# [Problem to work on]
Go through the records and show each line where the word "Disorders" occurs.

# [Stored data]
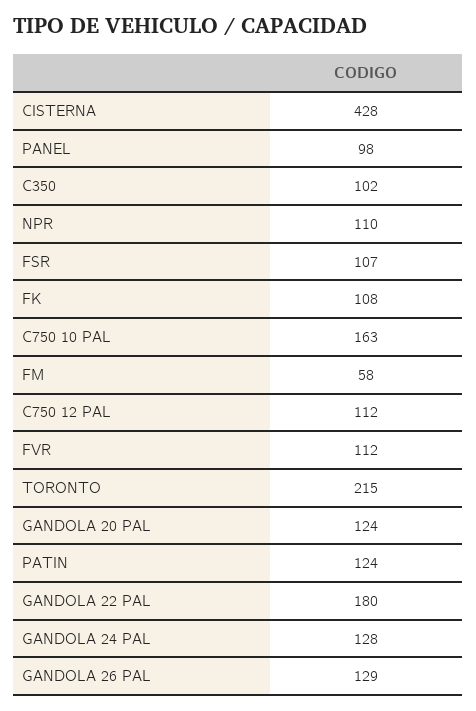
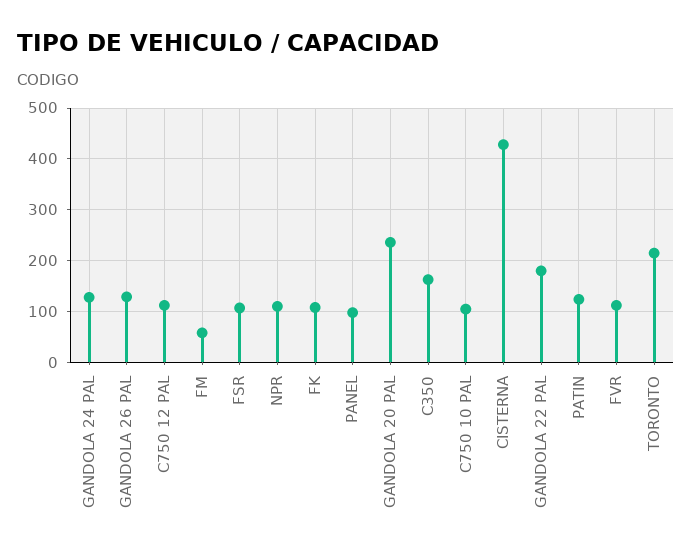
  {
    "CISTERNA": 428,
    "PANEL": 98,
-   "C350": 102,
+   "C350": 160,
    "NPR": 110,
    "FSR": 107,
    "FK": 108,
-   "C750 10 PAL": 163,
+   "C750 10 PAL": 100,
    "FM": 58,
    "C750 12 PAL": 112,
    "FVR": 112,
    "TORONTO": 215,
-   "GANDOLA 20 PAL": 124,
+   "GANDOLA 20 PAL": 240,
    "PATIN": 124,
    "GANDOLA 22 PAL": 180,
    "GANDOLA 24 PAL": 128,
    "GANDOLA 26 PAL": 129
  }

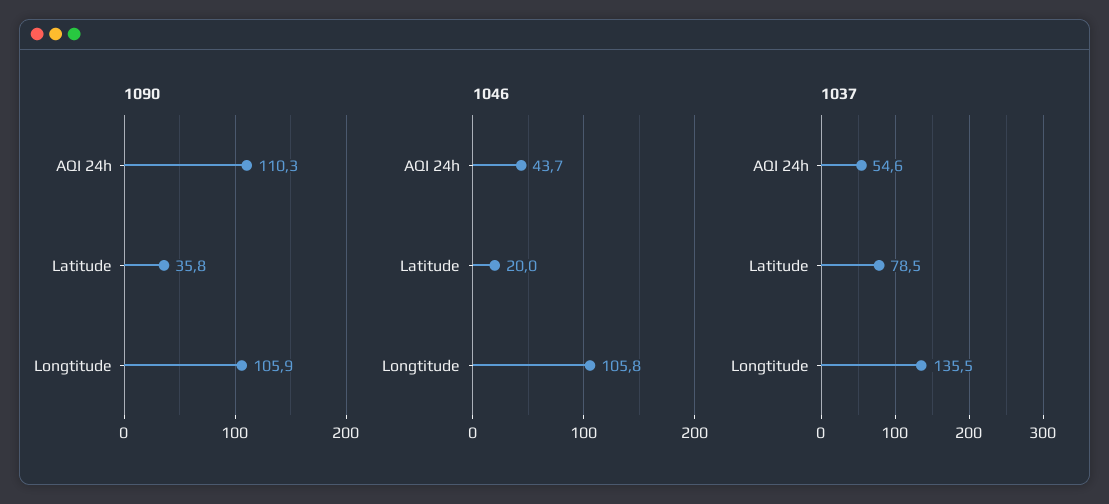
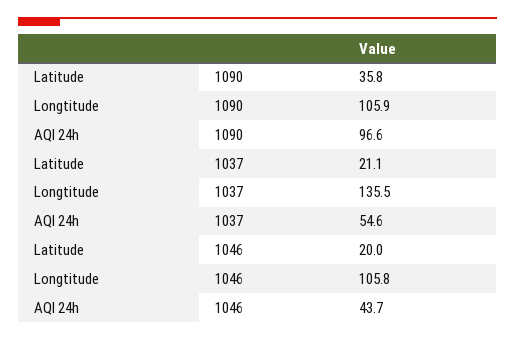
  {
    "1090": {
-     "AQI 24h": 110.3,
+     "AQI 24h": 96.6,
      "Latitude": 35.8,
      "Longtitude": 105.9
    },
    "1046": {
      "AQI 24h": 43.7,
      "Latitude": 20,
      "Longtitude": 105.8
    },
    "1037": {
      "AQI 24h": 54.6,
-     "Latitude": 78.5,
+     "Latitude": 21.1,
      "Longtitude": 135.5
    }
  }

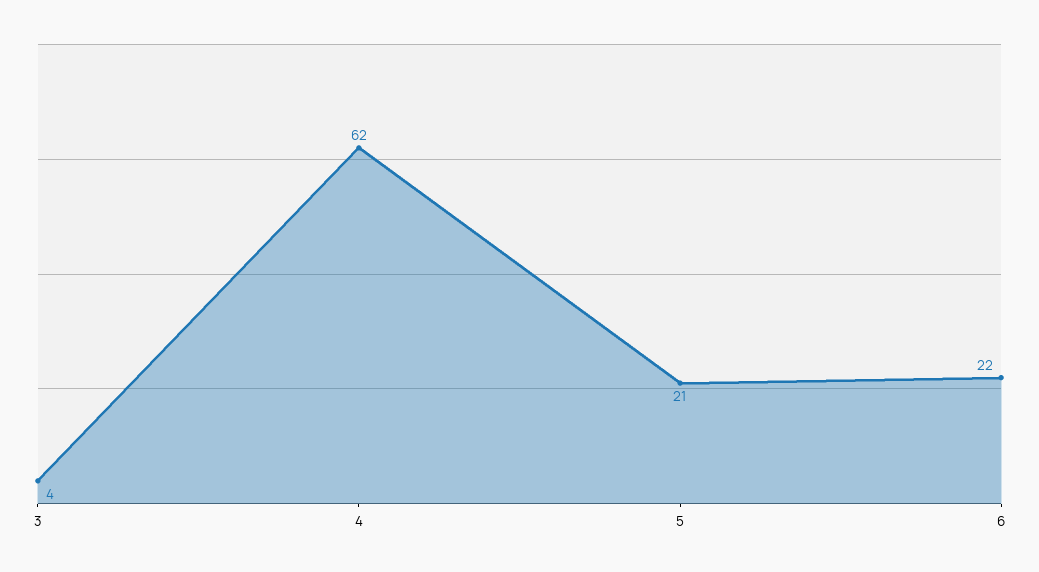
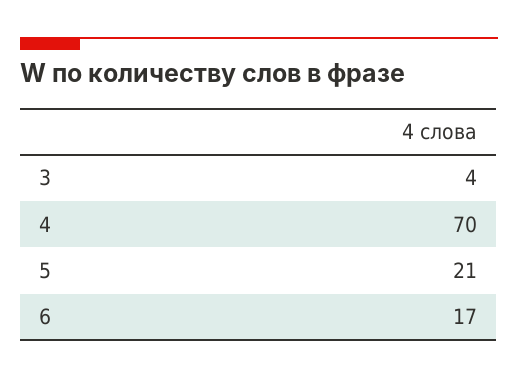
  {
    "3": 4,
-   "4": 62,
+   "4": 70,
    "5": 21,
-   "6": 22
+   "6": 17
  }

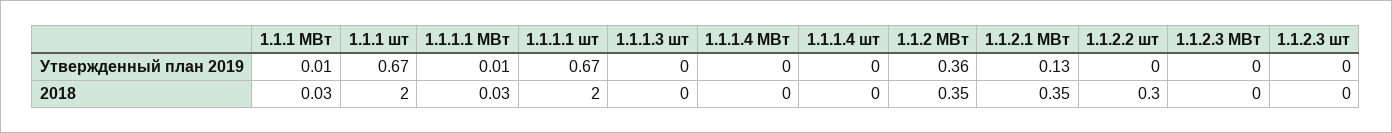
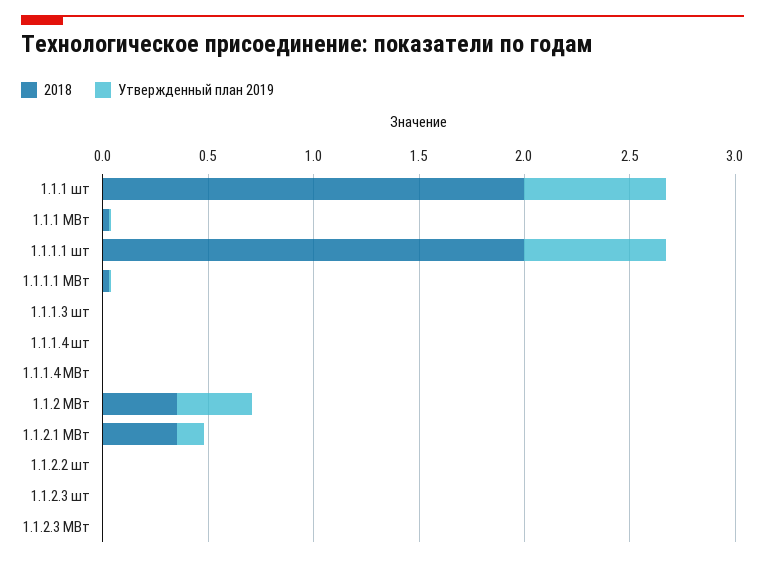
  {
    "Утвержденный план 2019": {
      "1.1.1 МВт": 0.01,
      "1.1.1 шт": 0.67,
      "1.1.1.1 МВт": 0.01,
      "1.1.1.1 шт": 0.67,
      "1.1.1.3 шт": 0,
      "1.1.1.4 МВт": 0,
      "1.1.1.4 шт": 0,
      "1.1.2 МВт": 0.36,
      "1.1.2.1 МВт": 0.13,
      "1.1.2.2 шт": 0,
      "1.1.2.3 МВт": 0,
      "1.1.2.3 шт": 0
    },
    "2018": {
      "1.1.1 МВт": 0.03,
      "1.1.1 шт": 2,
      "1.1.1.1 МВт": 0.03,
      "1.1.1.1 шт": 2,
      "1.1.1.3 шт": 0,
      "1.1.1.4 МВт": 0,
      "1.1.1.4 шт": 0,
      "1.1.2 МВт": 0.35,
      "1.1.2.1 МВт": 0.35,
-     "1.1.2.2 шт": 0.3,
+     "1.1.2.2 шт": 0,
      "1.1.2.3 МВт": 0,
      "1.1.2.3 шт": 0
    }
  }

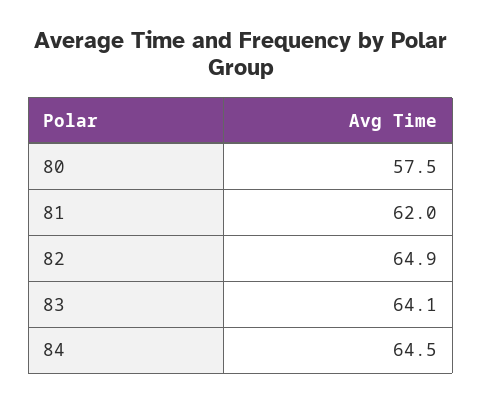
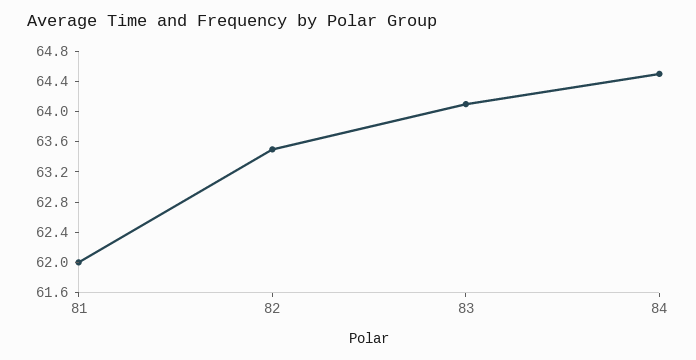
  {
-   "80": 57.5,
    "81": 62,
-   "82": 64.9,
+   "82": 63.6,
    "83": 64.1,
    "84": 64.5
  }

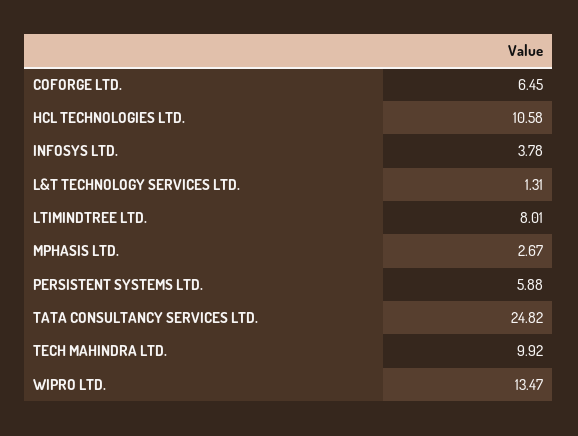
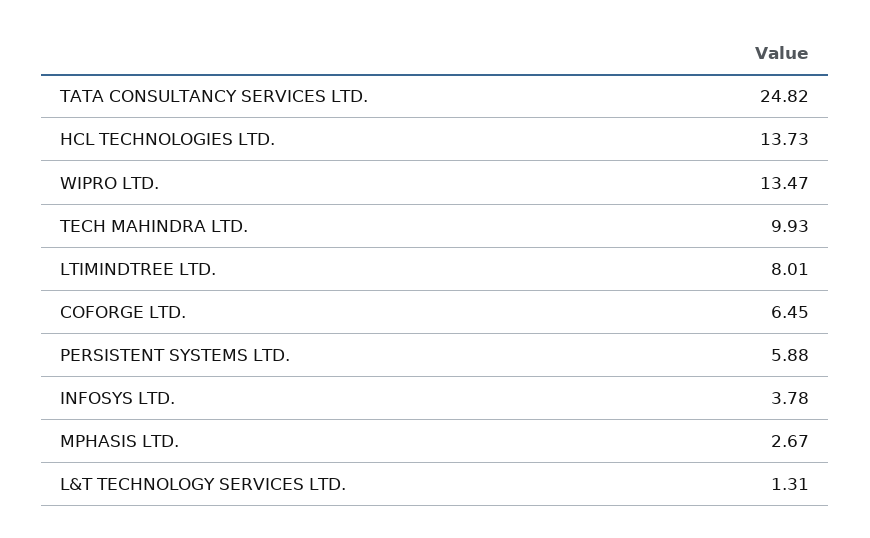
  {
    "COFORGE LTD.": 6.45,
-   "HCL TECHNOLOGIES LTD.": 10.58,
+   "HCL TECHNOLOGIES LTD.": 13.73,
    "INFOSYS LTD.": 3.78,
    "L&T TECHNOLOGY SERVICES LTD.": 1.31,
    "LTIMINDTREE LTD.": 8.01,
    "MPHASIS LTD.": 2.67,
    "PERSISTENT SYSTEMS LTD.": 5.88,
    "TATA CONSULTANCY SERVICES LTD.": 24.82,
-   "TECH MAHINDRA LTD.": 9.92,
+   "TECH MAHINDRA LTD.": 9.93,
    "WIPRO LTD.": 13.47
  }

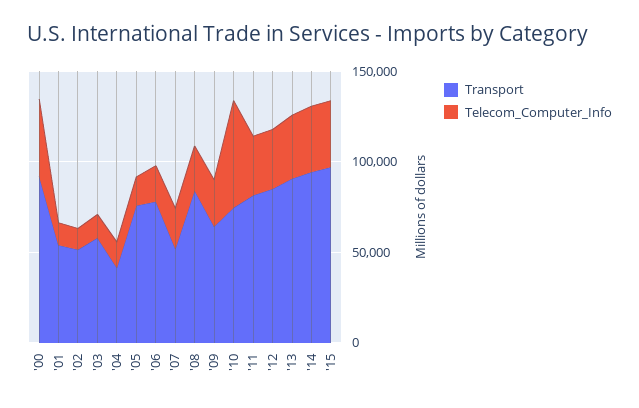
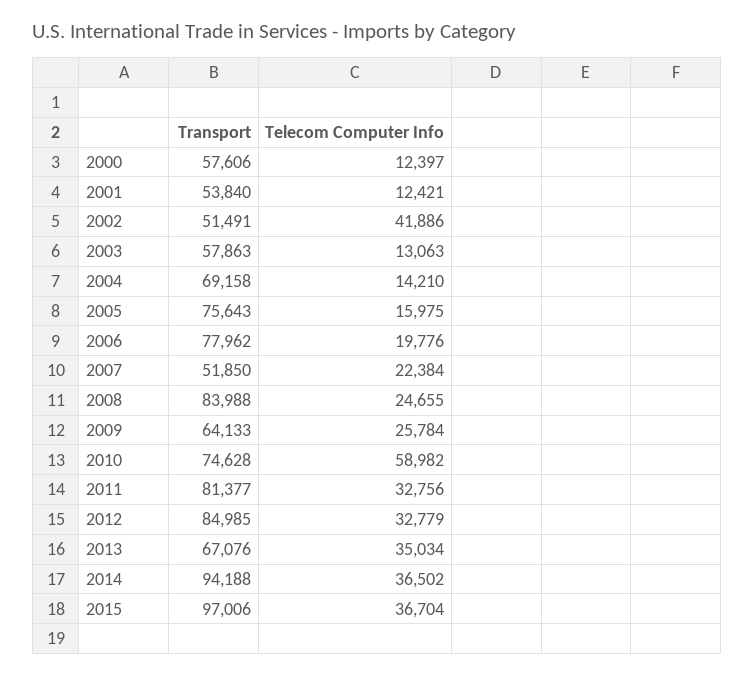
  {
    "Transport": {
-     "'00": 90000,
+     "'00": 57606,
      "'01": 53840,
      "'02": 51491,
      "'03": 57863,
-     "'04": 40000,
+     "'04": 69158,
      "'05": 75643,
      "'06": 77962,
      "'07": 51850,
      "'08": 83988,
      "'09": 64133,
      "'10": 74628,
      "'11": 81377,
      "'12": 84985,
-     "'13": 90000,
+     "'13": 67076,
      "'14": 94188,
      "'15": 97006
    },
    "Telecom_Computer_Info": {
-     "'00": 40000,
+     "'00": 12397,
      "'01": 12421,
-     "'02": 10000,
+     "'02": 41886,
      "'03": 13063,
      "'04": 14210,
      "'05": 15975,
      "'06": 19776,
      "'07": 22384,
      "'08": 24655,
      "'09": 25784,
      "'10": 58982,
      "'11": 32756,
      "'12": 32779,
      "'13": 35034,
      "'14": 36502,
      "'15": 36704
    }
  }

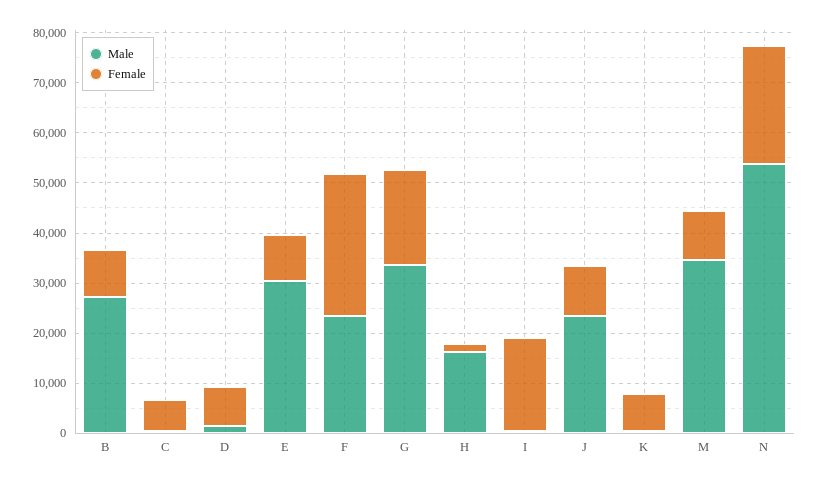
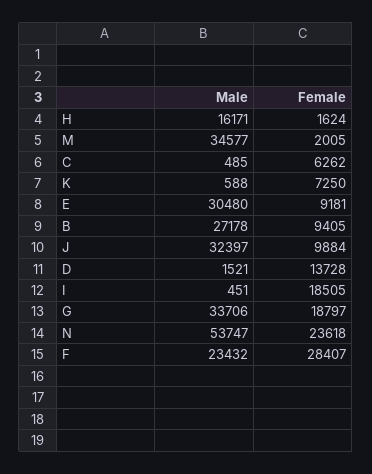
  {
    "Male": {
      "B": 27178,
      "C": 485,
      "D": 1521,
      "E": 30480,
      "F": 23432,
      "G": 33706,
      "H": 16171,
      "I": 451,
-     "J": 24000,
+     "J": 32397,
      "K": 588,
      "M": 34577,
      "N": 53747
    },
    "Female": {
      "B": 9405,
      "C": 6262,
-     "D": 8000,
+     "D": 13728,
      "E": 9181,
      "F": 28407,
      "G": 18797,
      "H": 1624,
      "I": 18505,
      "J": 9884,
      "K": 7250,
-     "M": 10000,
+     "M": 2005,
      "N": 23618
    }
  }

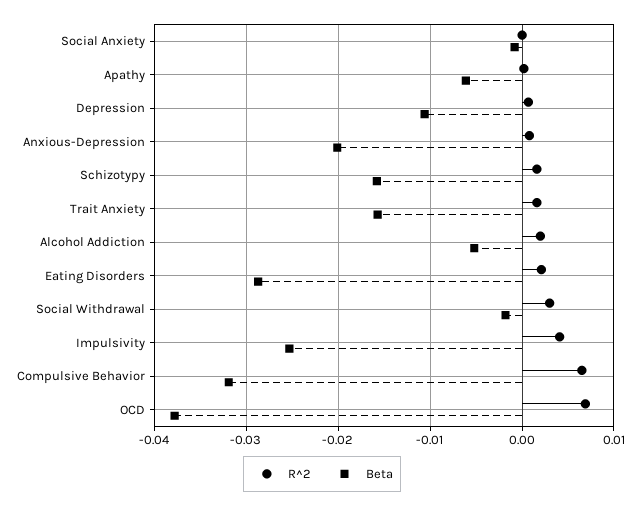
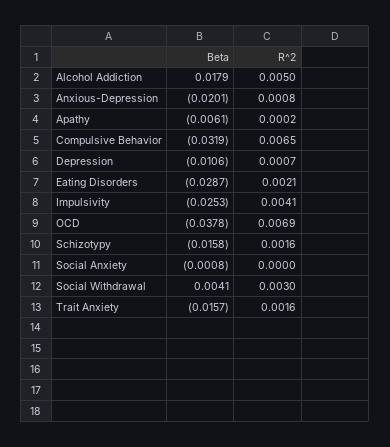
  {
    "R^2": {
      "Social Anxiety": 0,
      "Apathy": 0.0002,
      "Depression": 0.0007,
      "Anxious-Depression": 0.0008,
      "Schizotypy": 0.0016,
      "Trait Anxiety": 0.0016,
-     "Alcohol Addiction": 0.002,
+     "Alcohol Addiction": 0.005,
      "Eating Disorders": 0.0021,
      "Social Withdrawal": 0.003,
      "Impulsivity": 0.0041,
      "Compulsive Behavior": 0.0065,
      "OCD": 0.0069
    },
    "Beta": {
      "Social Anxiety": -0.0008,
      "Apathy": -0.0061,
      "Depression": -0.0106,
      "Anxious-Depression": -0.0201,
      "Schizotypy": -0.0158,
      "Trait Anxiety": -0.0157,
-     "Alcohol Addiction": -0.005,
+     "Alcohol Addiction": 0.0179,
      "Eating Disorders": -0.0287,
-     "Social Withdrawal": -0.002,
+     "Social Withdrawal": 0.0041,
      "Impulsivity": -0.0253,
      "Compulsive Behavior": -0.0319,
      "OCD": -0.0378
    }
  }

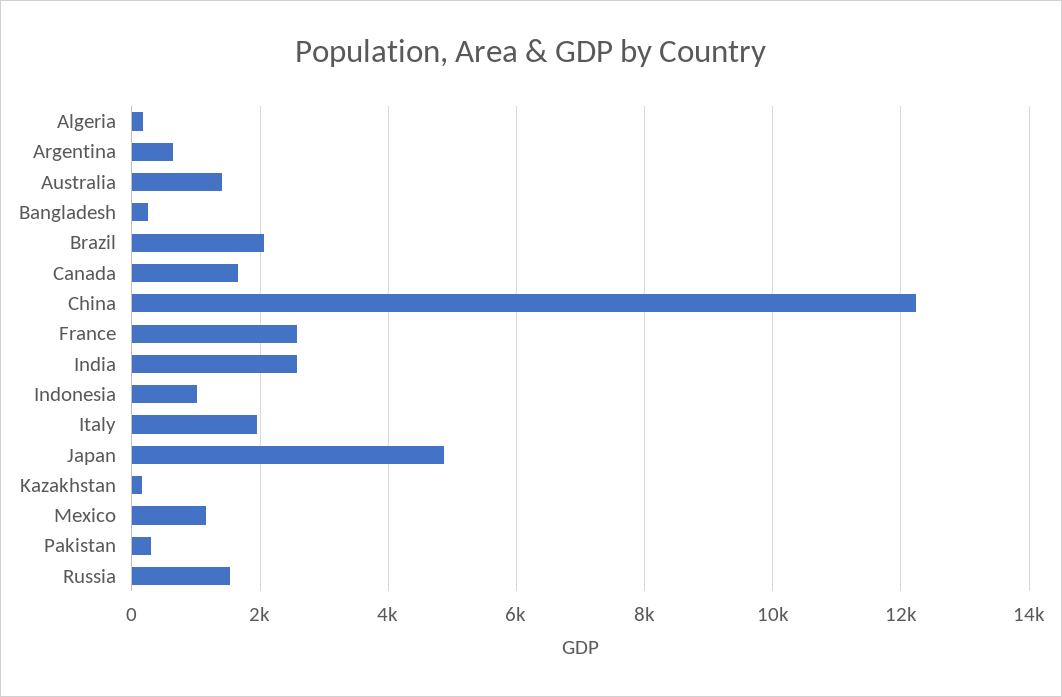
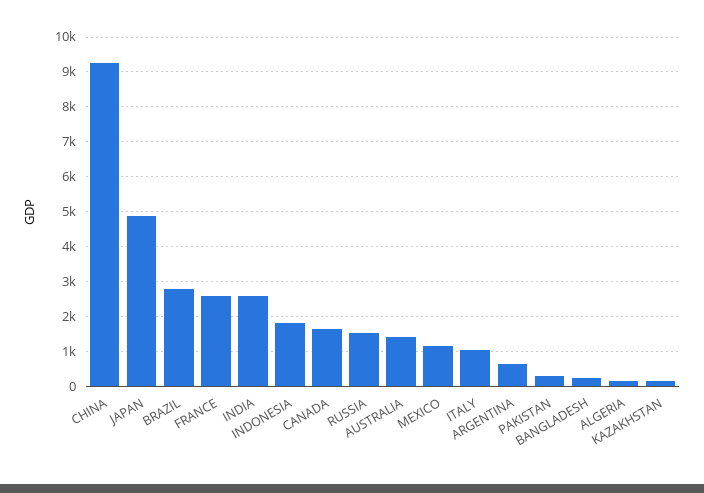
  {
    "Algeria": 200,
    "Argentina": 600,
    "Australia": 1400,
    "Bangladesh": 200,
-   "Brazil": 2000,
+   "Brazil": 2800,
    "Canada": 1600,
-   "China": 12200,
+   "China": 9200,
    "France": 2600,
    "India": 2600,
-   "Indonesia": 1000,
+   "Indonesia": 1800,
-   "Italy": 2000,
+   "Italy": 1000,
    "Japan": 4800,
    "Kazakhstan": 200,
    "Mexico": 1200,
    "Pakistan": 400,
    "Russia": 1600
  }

# [Response to this exercise]
      "Eating Disorders": 0.0021,
      "Eating Disorders": -0.0287,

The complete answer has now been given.